Clarence Lang is Dean of the College of Liberal Arts at Penn State University 

Domestic workers, laborers, unemployed youth, public housing tenants and other grassroots foot soldiers – largely working class, female, or both – did the daily work of the Civil Rights Movement. Where are their stories?

Rethinking the Narrative of the Civil Rights Movement

For nearly two decades, scholars in the field of Civil Rights Studies have challenged popular narratives about the movement.  Among other things, they have reassessed such questions as who led and participated in the movement, where it occurred, when it occurred, and what it aimed to accomplish. 

In contrast to the standard narrative in which the movement was led by Baptist ministers, lawyers, and other members of the respectable black middle class, contemporary historians have turned their attention to the central role played by domestic workers, common laborers, unemployed youth, public housing tenants and other grassroots foot soldiers – largely working class, female, or both – who did the daily work of the movement.  Similarly, scholars have shifted from a nationally focused perspective to more regional and local narratives that disrupt assumptions about the singular leadership of individuals like Martin Luther King, Jr., or even the presidencies of Dwight Eisenhower, John F. Kennedy and Lyndon B. Johnson. 

This approach also allows us to highlight the diverse civil rights struggles that occurred across the nation in cities like Kansas City, Lawrence, Topeka, Wichita, Detroit, Chicago, New York, Seattle, and Los Angeles, in addition to more familiar locations like Birmingham, Alabama, or the Mississippi Delta.  Given that communities waged civil rights battles in the Northeast, Midwest, Great Plains, and the West, as well as in the South, we have to more closely consider the movement’s wide-ranging demands, and how they extended both before and after the “classical” 1954-1965 time period typically used to identify the civil rights movement.  More specifically, our periodization schemes have to incorporate the modern movement’s origins in the 1930s, not to mention its continuing legacies in such forms as “Black Lives Matter” or the “Fight for 15” dollars an hour and a union among food service workers.   
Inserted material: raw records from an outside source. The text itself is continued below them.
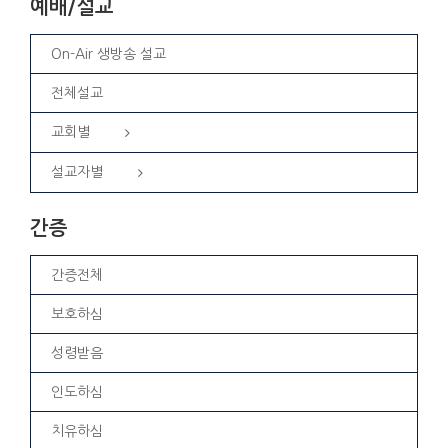
예배/설교
On-Air 생방송 설교
전체설교
교회별
설교자별
간증
간증전체
보호하심
성령받음
인도하심
치유하심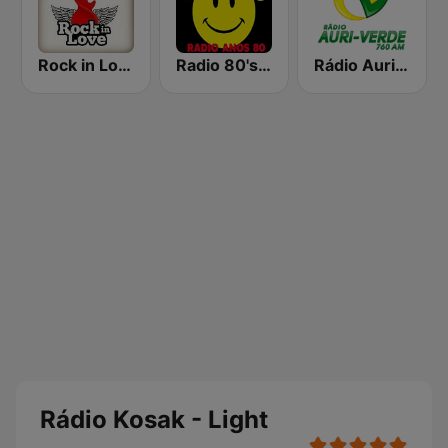
Rock in Love
Radio 80's Best 1
Rádio Auriverde 760 AM
Rádio Kosak - Light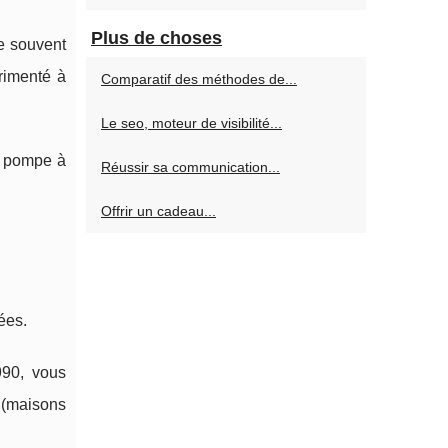
Plus de choses
me souvent
érimenté à
Comparatif des méthodes de...
Le seo, moteur de visibilité...
u pompe à
Réussir sa communication...
Offrir un cadeau...
ées.
990, vous
 (maisons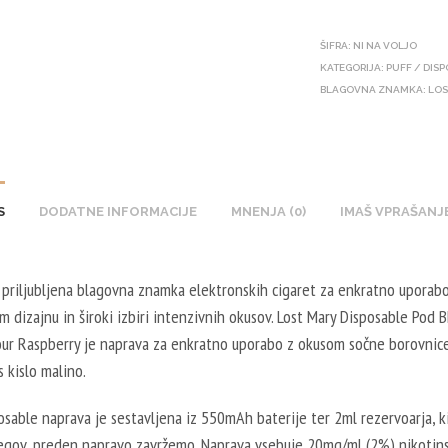
ŠIFRA:
NI NA VOLJO
KATEGORIJA:
PUFF / DIS
BLAGOVNA ZNAMKA:
LOS
S
DODATNE INFORMACIJE
MNENJA (0)
IMAŠ VPRAŠANJ
 priljubljena blagovna znamka elektronskih cigaret za enkratno uporabo
 dizajnu in široki izbiri intenzivnih okusov. Lost Mary Disposable Pod
our Raspberry je naprava za enkratno uporabo z okusom sočne borovnice
s kislo malino.
sable naprava je sestavljena iz 550mAh baterije ter 2ml rezervoarja, 
egov, preden napravo zavržemo. Naprava vsebuje 20mg/ml (2%) nikotins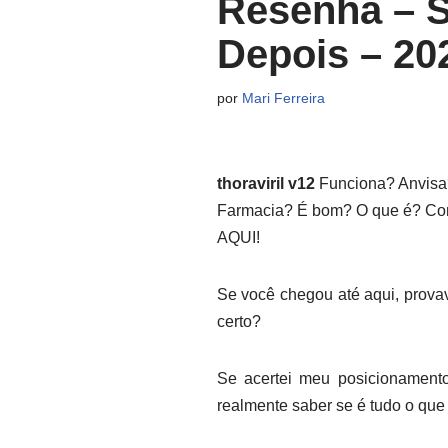
Resenha – Si
Depois – 20
por
Mari Ferreira
thoraviril v12
Funciona? Anvisa
Farmacia? É bom? O que é? Com
AQUI!
Se você chegou até aqui, provav
certo?
Se acertei meu posicionamento,
realmente saber se é tudo o que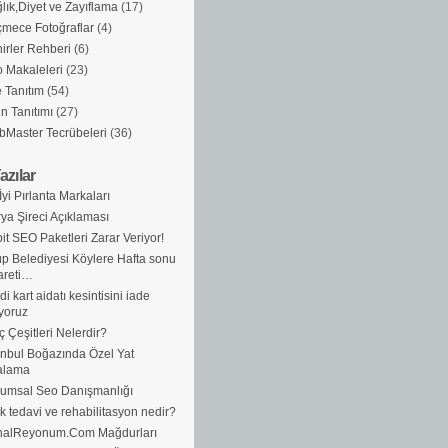
lık,Diyet ve Zayıflama
(17)
mece Fotoğraflar
(4)
irler Rehberi
(6)
 Makaleleri
(23)
e Tanıtım
(54)
n Tanıtımı
(27)
Master Tecrübeleri
(36)
azılar
İyi Pırlanta Markaları
ya Şireci Açıklaması
it SEO Paketleri Zarar Veriyor!
p Belediyesi Köylere Hafta sonu
areti…
di kart aidatı kesintisini iade
yoruz
ç Çeşitleri Nelerdir?
anbul Boğazında Özel Yat
alama
umsal Seo Danışmanlığı
ik tedavi ve rehabilitasyon nedir?
nalReyonum.Com Mağdurları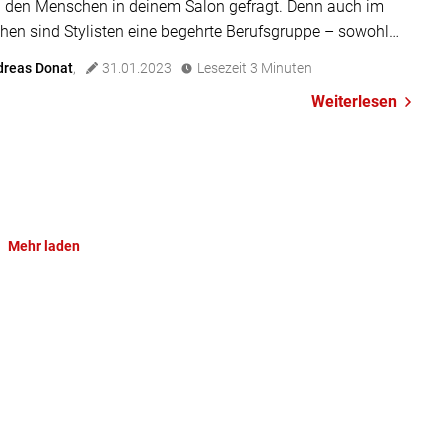
i den Menschen in deinem Salon gefragt. Denn auch im
hen sind Stylisten eine begehrte Berufsgruppe – sowohl
 der Kamera als auch als Darsteller vor der Kamera. Welche
dreas Donat
,
31.01.2023
Lesezeit
3
Minuten
hkeiten du hast und welche Chancen sich in diesem Jahr
Weiterlesen
 verraten wir dir […]
Mehr laden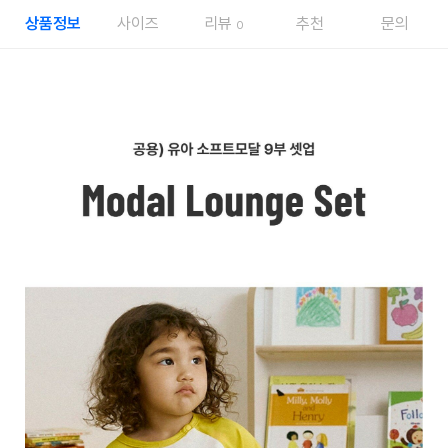
상품정보
사이즈
리뷰
추천
문의
0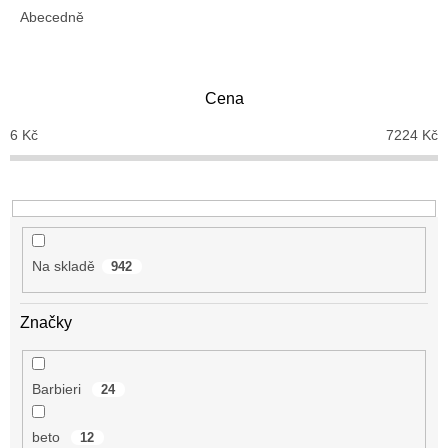
e
Abecedně
n
í
p
Cena
r
o
6
Kč
7224
Kč
d
u
k
t
ů
Na skladě
942
Značky
Barbieri
24
beto
12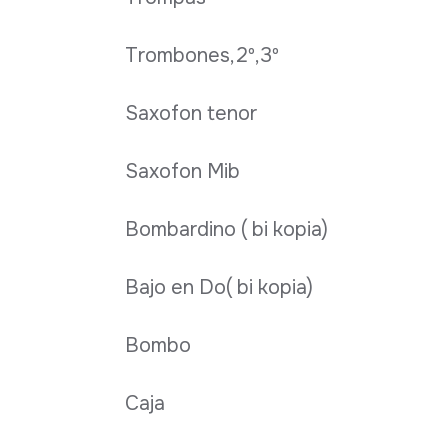
Trombones,2º,3º
Saxofon tenor
Saxofon Mib
Bombardino ( bi kopia)
Bajo en Do( bi kopia)
Bombo
Caja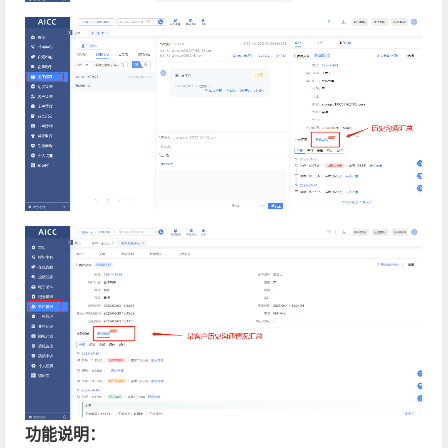
功能说明：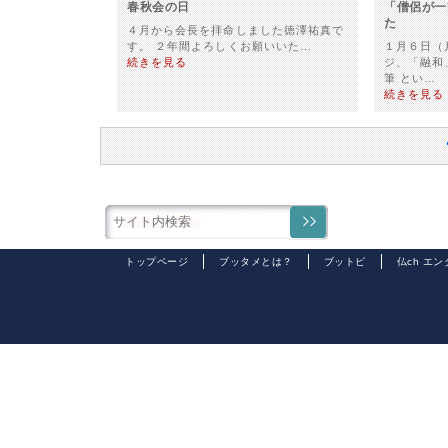
春秋会の日
「僧侶が一
た
４月から会長を拝命しました徳澤祐真で
す。 ２年間よろしくお願いいた…
１月６日（
続きを見る
ジ、「融和
筆 とい…
続きを見る
トップページ
ブッタメとは？
ブットピ
仏ch エ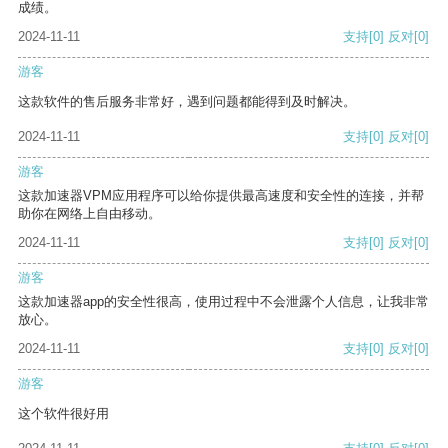
成绩。
2024-11-11
支持
[0]
反对
[0]
游客
这款软件的售后服务非常好，遇到问题都能得到及时解决。
2024-11-11
支持
[0]
反对
[0]
游客
这款加速器VPM应用程序可以给你提供最高速度和安全性的连接，并帮
助你在网络上自由移动。
2024-11-11
支持
[0]
反对
[0]
游客
这款加速器app的安全性很高，使用过程中不会泄露个人信息，让我非常
放心。
2024-11-11
支持
[0]
反对
[0]
游客
这个软件很好用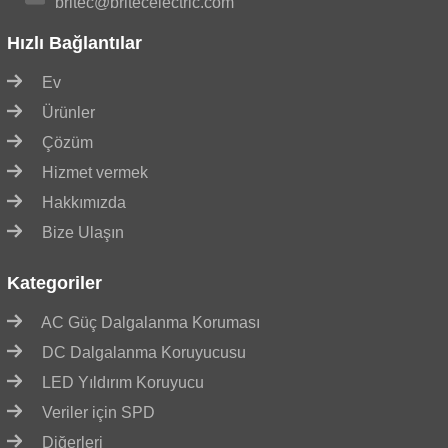
britec@britecelectric.com
Hızlı Bağlantılar
Ev
Ürünler
Çözüm
Hizmet vermek
Hakkımızda
Bize Ulaşın
Kategoriler
AC Güç Dalgalanma Koruması
DC Dalgalanma Koruyucusu
LED Yıldırım Koruyucu
Veriler için SPD
Diğerleri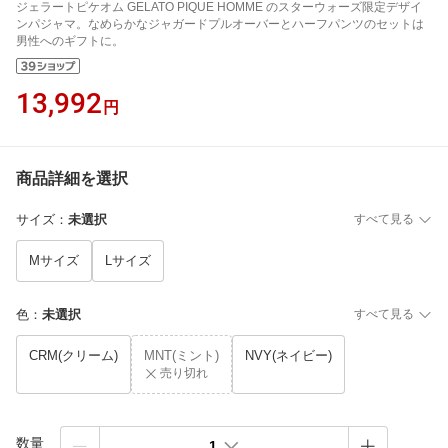
ジェラートピケオム GELATO PIQUE HOMME のスターウォーズ限定デザイ
ンパジャマ。なめらかなジャガードプルオーバーとハーフパンツのセットは
男性へのギフトに。
13,992
円
商品詳細を選択
サイズ
：
未選択
すべて見る
Mサイズ
Lサイズ
色
：
未選択
すべて見る
CRM(クリーム)
MNT(ミント)
NVY(ネイビー)
売り切れ
数量
1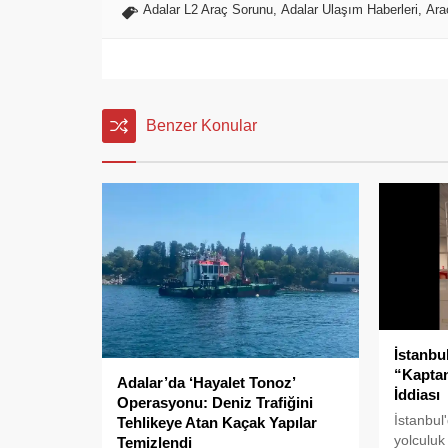
Adalar L2 Araç Sorunu
,
Adalar Ulaşım Haberleri
,
Ara
Benzer Konular
İstanbu
“Kapta
Adalar’da ‘Hayalet Tonoz’
İddiası
Operasyonu: Deniz Trafiğini
İstanbul
Tehlikeye Atan Kaçak Yapılar
yolculuk
Temizlendi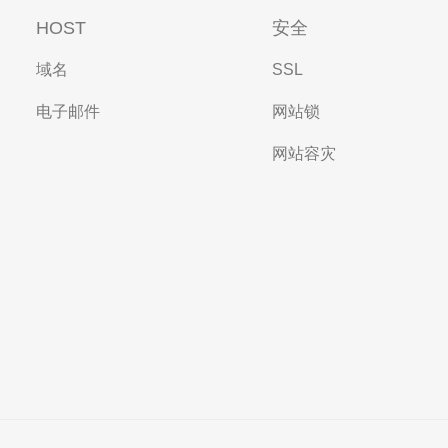
HOST
安全
域名
SSL
电子邮件
网站锁
网站容灾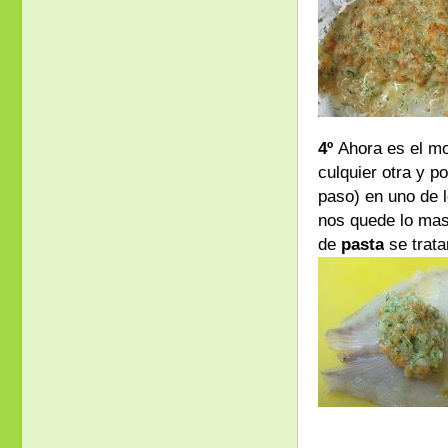
4º
Ahora es el mo
culquier otra y 
paso) en uno de l
nos quede lo mas
de
pasta
se trata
Viewed from this perspective, the movement’s demands have encompassed not only access to lunch counters and other public accommodations, but also better employment and economic opportunities; not just the right to vote, but also the ability to exercise the franchise meaningfully; not only educational equity, but also equitable health care; not simply open and fair housing, but also the ability to substantively shape urban planning and development policies; and not just an abstract principle of equal protection under the law, but also concrete policies to curb police misconduct and abuse.  Indeed, prominent scholars like Clayborne Carson have suggested that because the scope of the movement’s goals over time were larger than the quest for narrow civil rights, we should redefine it in broader terms as the “black freedom movement.”

These views do not necessarily reflect those of Humanities Kansas, its board of directors, or staff.